Au large de la Corse, des bateaux de combat ont remplacé les yachts de luxe: 6.000 militaires de six pays alliés s'entraînent à la guerre jusqu'à début décembre dans une bataille navale grandeur nature en Méditerranée occidentale.
L'exercice Polaris 21, organisé par la Marine, "a pour vocation d'intégrer l'environnement international d'aujourd'hui qui est marqué par des tensions tatiques", notamment le long des côtes syriennes en Méditerranée orientale ou au nord-est de l'Europe, du côté de la Biélorussie, afin de "préparer la Marine ainsi que les armées de l'air et de terre à des engagements de haute intensité", explique le contre-amiral Emmanuel Slaars depuis le porte-hélicoptères amphibie Tonnerre de la Marine française d'où il commande les opérations.
Après des décennies d'engagement dans des conflits dit asymétriques face à des unités volatiles et agiles de jihadistes, les pays occidentaux se préparent désormais également au retour d'affrontements entre Etats avec des combats entre forces comparables à de multiples niveaux -militaire, diplomatique, spatial, commercial, cyber, informationnel...-.
Dans cet exercice, le défi est de "synchroniser" des interventions "sous la mer, en surface, dans les airs", le tout en intégrant "des interactions avec le milieu spatial" qui intervient "dans le domaine du renseignement" ainsi que les interférences du cyberespace avec, par exemple, des informations ou fausses allégations susceptibles de soutenir ou de nuire à une action militaire, poursuit Emmanuel Slaars.
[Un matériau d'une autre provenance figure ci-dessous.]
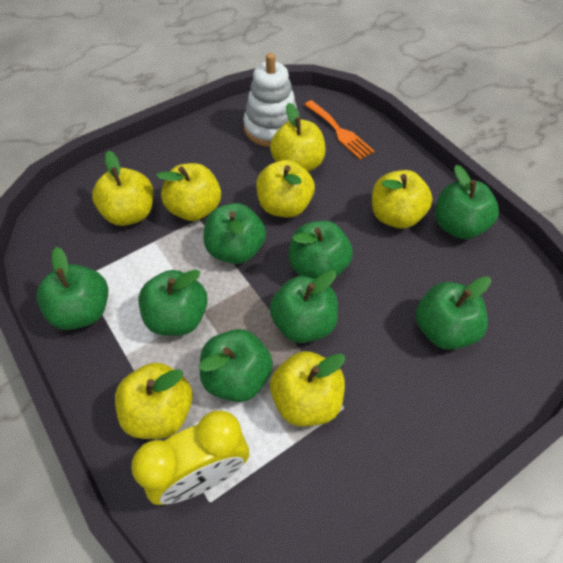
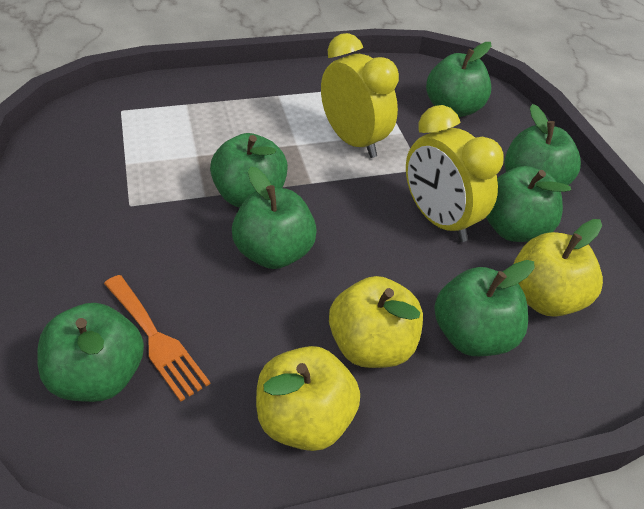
green apple: 8 -> 7
white stacking toy: 1 -> 0
yellow apple: 7 -> 3
yellow clock: 1 -> 2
Pour l'occasion, un "faux système Twitter" a ainsi été créé.
Les forces engagées dans Polaris 21 doivent aussi prendre en considération "des mandats donnés par le Conseil de sécurité de l'ONU".
Capacité de dissuasion
Ces manoeuvres, qui ont débuté le 18 novembre et se termineront le 3 décembre, engagent d'importants moyens militaires de six pays alliés, France, Grande-Bretagne, Etats-Unis, Espagne, Italie, Grèce: 25 navires et 65 avions répartis en deux camps s'affrontent en Méditerranée occidentale, des côtes françaises jusqu'au sud de la Sardaigne (Italie) et aux côtes des Baléares (Espagne) à l'ouest. Deux bateaux sont aussi présents sur l'océan Atlantique.
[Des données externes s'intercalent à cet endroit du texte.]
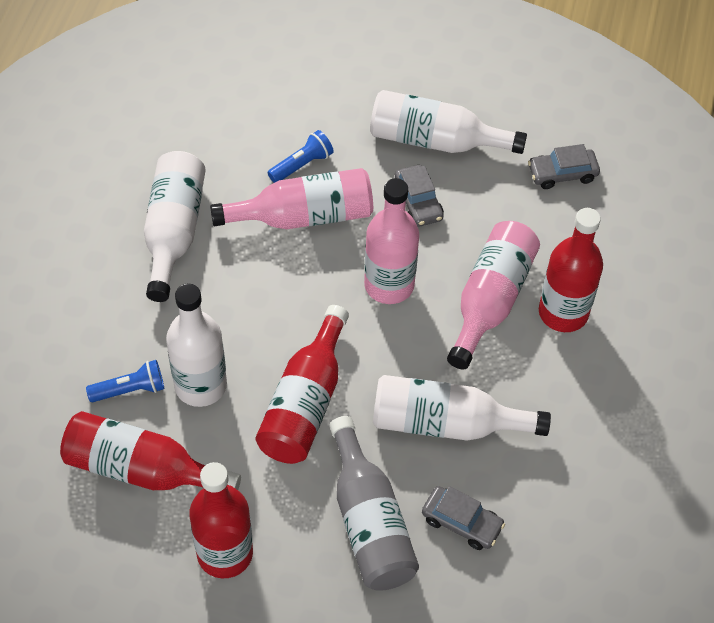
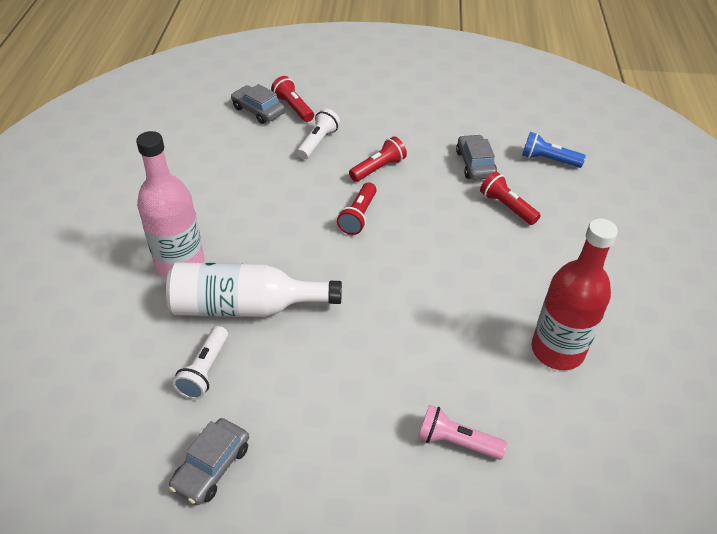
blue flashlight: 2 -> 1
grey bottle: 1 -> 0
pink bottle: 3 -> 1
pink flashlight: 0 -> 1
red bottle: 4 -> 1
red flashlight: 0 -> 4
white bottle: 4 -> 1
white flashlight: 0 -> 2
Plusieurs fleurons des forces armées françaises participent à Polaris 21: le porte-avions Charles de Gaulle avec ses 20 avions de chasse Rafale et ses deux avions de surveillance aérienne E-2C Hawkeye, un sous-marin nucléaire d'attaque ou encore le Tonnerre. S'y ajoutent 13 frégates dont cinq étrangères, six patrouilleurs et trois ravitailleurs pour restituer "de façon réaliste" les conditions du combat même si, dans ce cas, la mort ne rode pas.
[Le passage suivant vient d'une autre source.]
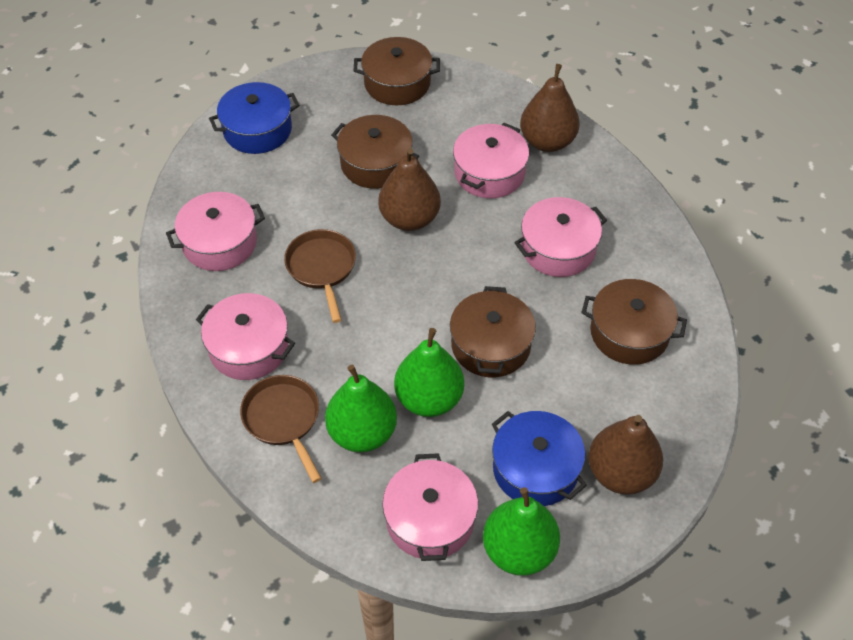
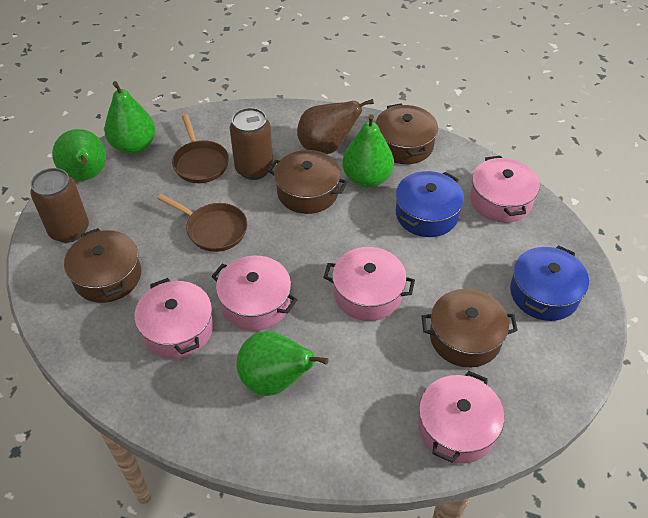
brown can: 0 -> 2
brown pear: 3 -> 1
green pear: 3 -> 4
Dans la zone d'état-major du porte-hélicoptères Tonnerre, la concentration se lit sur les visages des officiers aux yeux rivés sur les cartes, radars ou autres documents "secret défense".
La force "rouge" dont il fait partie, représente une armée d'un pays fictif baptisé "Mercure". Face à elle, une force "bleue", réunie autour du Charles-de-Gaulle, incarne une coalition interalliée emmenée par la France.
Depuis minuit, des troupes "rouges" ont quitté le Tonnerre au Nord de Bastia à bord d'embarcations amphibies pour rejoindre incognito, le long des côtes, la ville de Porto-Vecchio, dans le sud de la Corse, où ils ont donné l'assaut à 6H00 du matin. Objectif: placer "une batterie de défense sol-air" afin de compliquer "la manoeuvre du porte-avions Charles de Gaulle dans le détroit de Bonifacio", explique le commandant "rouge" du Tonnerre, Guillaume Tandonnet.
"On a des bateaux de la force bleue qui nous tournent autour et qui essayent de nous tester voire de nous couler donc forcément il y a une certaine tension", explique-t-il bien que cette tension soit évidemment différente que lors d'un vrai conflit. S'il permet d'affûter les capacités opérationnelles des armées, l'exercice Polaris 21 vise aussi à faire "la démonstration que la France et ses alliés sont particulièrement attachés à maintenir la liberté de navigation en Méditerranée", souligne le contre-amiral Slaars. Une manière de montrer au grand public et aux potentiels adversaires "la capacité de dissuasion de la Marine française", glisse à l'AFP un officier participant à l'exercice.